Um fato curioso foi ter visto uma alusão à cidade de Des Moines (Iowa): quando o Russel diz que vai abrir um pub inglês em Omaha porque lá não tem nenhum, e que quem quer comer linguiça com purê de batatas tem que ir até Des Moines.
Teria passado batido o nome da cidade, não fosse o fato de eu ter uma prima que passou um ano lá, fazendo estágio na área de agricultura.
Assisti este filme no domingo,07 deste mês.
Gostei muito, melhor, ótimo filme.
Olha, não sei não, mas para mim aquele lindo cão tem pedigree.
O que eu achei um pouco chatinho foi aquela cena em que a Beth coloca o osso do braço do Joseph no lugar naquela escuridão tôda.
As locações são lindas demais.
Caramba!! como eu gostaria de morar naquela cidadezinha ao pé da montanha. O clima ali deve ser maravilhoso, ao meu gôsto.
O freeway pouco aparece mas para mim,ele foi o “que” do filme.
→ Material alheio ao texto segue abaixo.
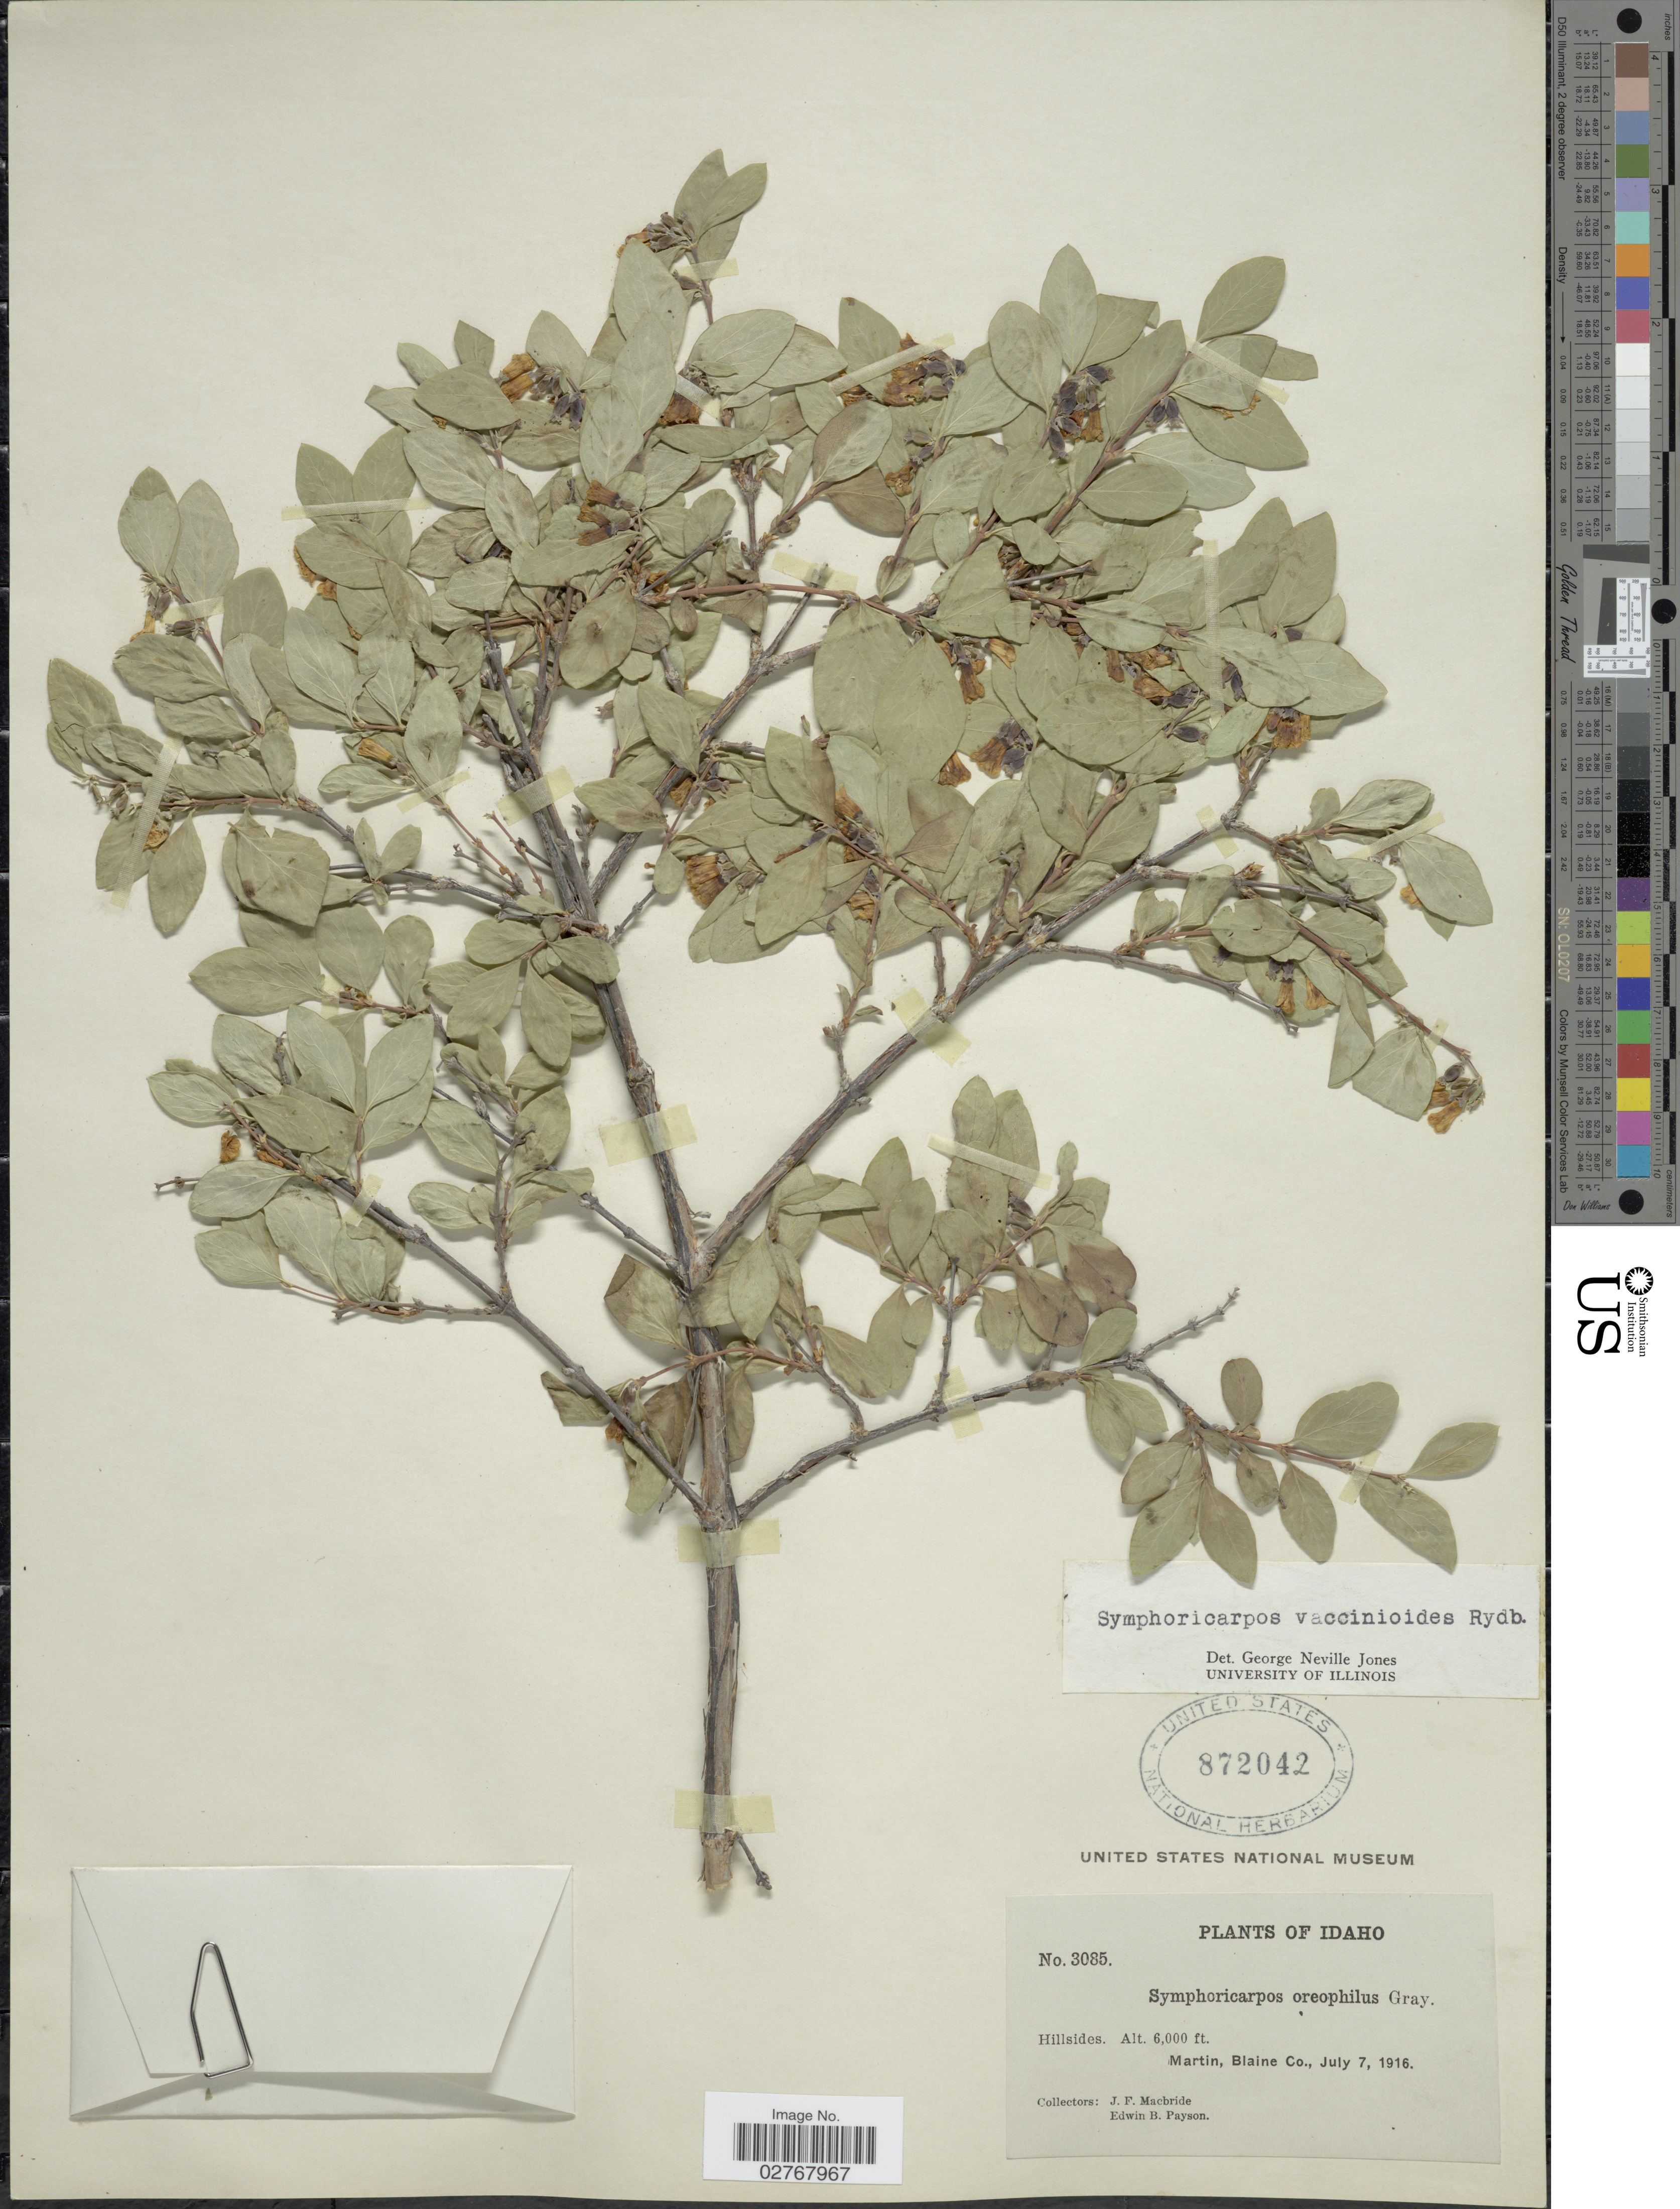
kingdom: Plantae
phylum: Tracheophyta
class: Magnoliopsida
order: Dipsacales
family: Caprifoliaceae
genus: Symphoricarpos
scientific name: Symphoricarpos vaccinioides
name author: Rydb.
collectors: J. F. Macbride & E. B. Payson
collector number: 3085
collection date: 1916-07-07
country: United States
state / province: Idaho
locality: Martin, Blaine Co.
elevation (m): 1829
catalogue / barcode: US 872042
Ele foi o “causador” da afeição e também do casamento da Grace com o Sam. E, sem dúvida, foi por causa de seu desaparecimento e a tentativa de encontrá-lo, que ocorreram tôdas aquelas situações.
Foi um filme perfeito para o final do domingo.
Abraços, Sergio!!
Esperava tanto da parceira dos astros Keaton / Kline que admiro tanto.